そのテイストを引き継ぎながら4つ打ちのダンスビートへと融合する展開は,時代を軽く数百年くらいまたいだ気分に陥って眩暈がしてきそう。彼女のストレートで伸びのあるボーカルも聴きどころで,個人的にもお気に入りの1曲です。この記事の試聴で気に入った人は,ぜひアルバムを手に入れてフルバージョンを聴いてみてください。
榊原ゆいが歌う「レミニセンス」の主題歌「やがて消える幻でも」も印象的な1曲。軽快な16ビートとハードでラフな演奏をバックに,感情たっぷりに歌い上げる彼女の歌声がよく映えます。そして,スペシャルボーナストラックとして収録された「LOVELY×CATION2」のエンディング曲「ピュア・ブロッサム 全員集合ver.」は,成川 姫,韮崎日向,吉野谷星音,出水和琴の4人が歌う,まさにスペシャルな1曲。壮大さと優しさを合わせ持ったメロディが荒んだ心を浄化してくれるかのようで,気持ちよくアルバムを締めくくってくれます。

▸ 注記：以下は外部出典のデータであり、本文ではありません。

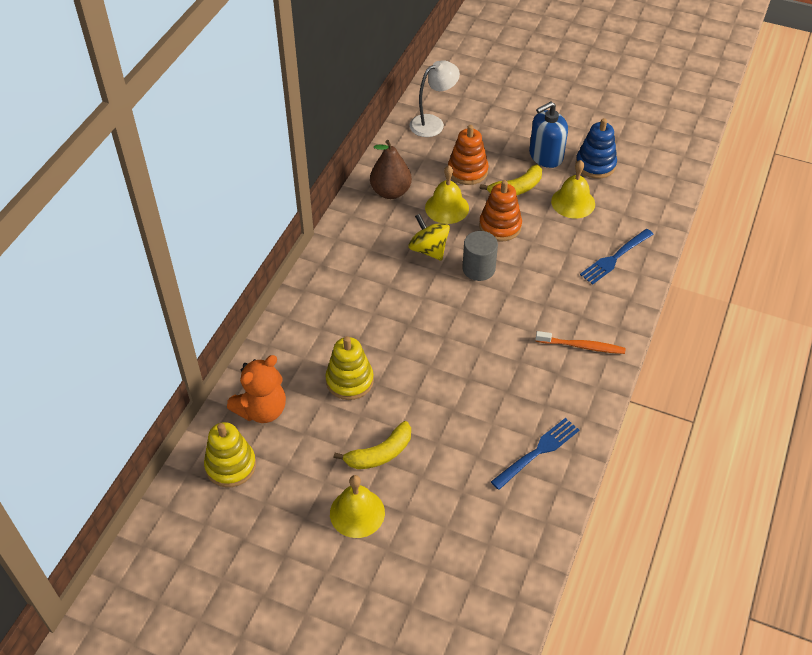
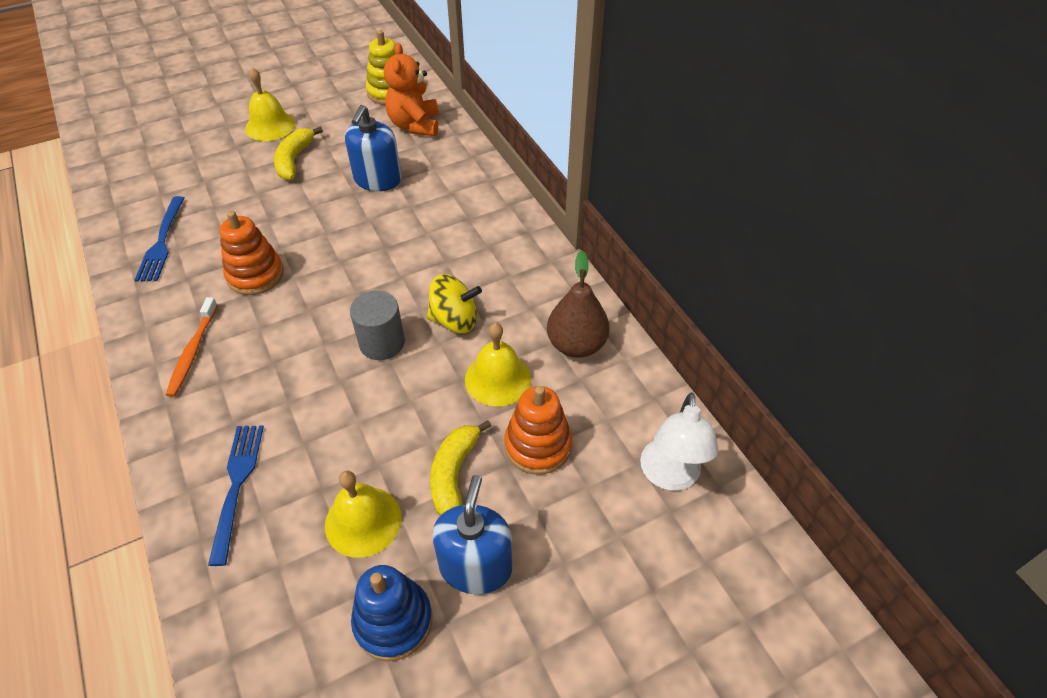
camera: 130 degrees right, 0 degrees up
yellow stacking toy [325,336,374,400] -> blue soap dispenser [345,105,402,191]
orange stacking toy [479,180,522,242] -> orange stacking toy moved to [219,211,284,295]
orange toothbrush [536,331,626,354] -> orange toothbrush turned 45 degrees counterclockwise [166,297,218,397]

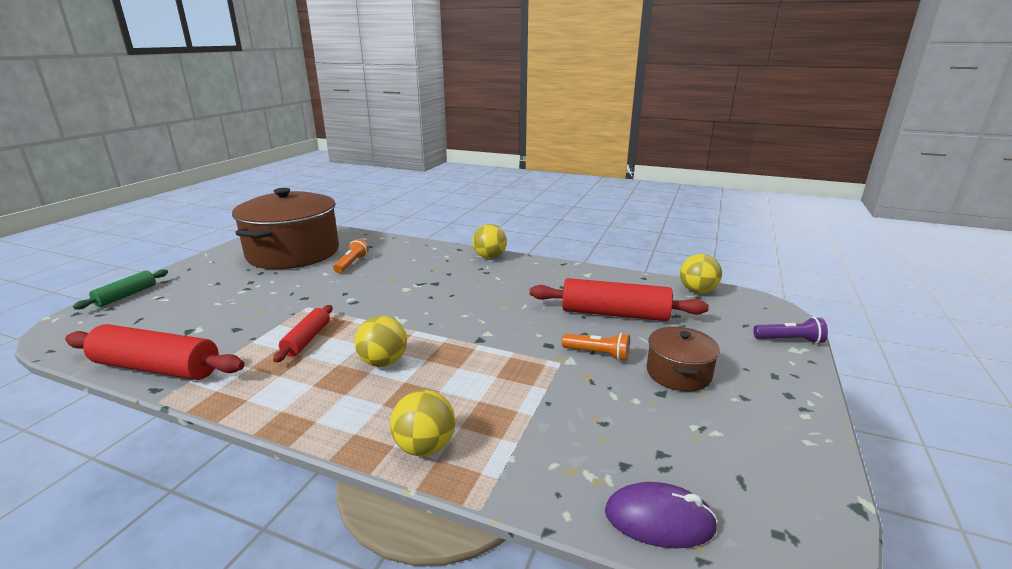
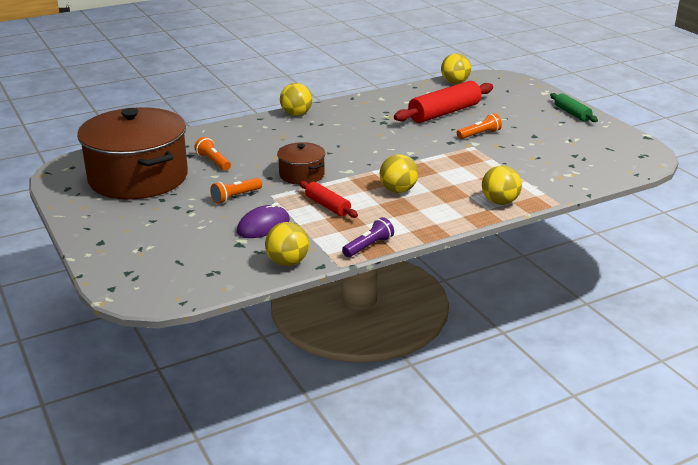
camera: 50 degrees left, 5 degrees up
red rolling pin [65,324,245,380] -> yellow ball [265,222,309,266]
green rolling pin [73,269,168,309] -> green rolling pin moved to [550,93,598,122]
purple mouse [605,482,718,548] -> purple mouse moved to [237,202,290,238]
brown pot [647,327,720,392] -> brown pot moved to [277,142,325,185]
purple flashlight [753,317,828,344] -> purple flashlight moved to [342,217,394,257]
none -> orange flashlight [210,178,262,204]

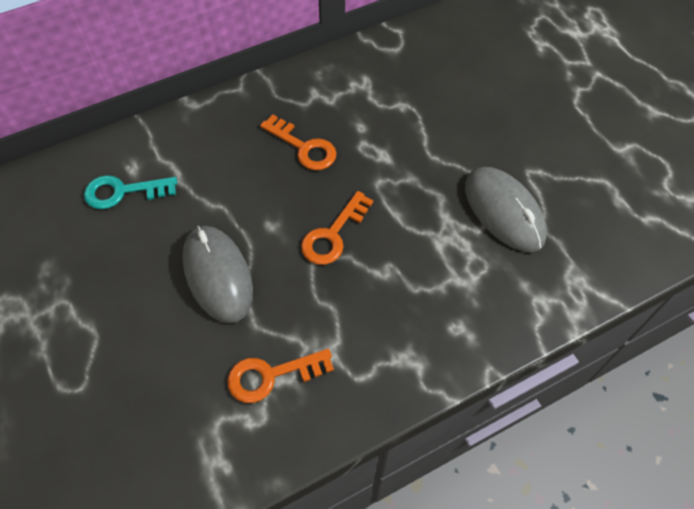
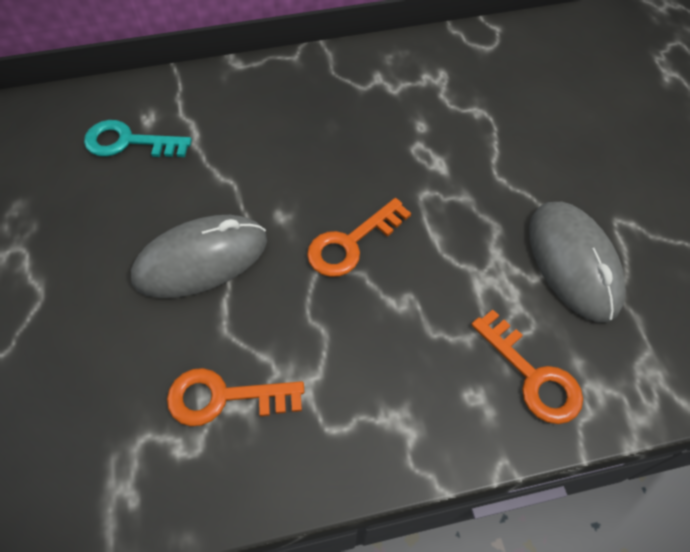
camera: 15 degrees right, 0 degrees up
grey mouse [182,226,253,323] -> grey mouse turned 75 degrees clockwise [131,215,267,298]
orange key [260,115,336,170] -> orange key moved to [471,309,583,424]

ゲームブランドのファン,アーティストのファンなど,いろいろな層からの注目を集めるアルバムですが,気持ち良く聴けるガールズロック/ポップスのアルバムに仕上がっています。このアルバムが「あかべぇそふとつぅ 5years Anniversary Song Collection」に続く名盤になること間違いなしです!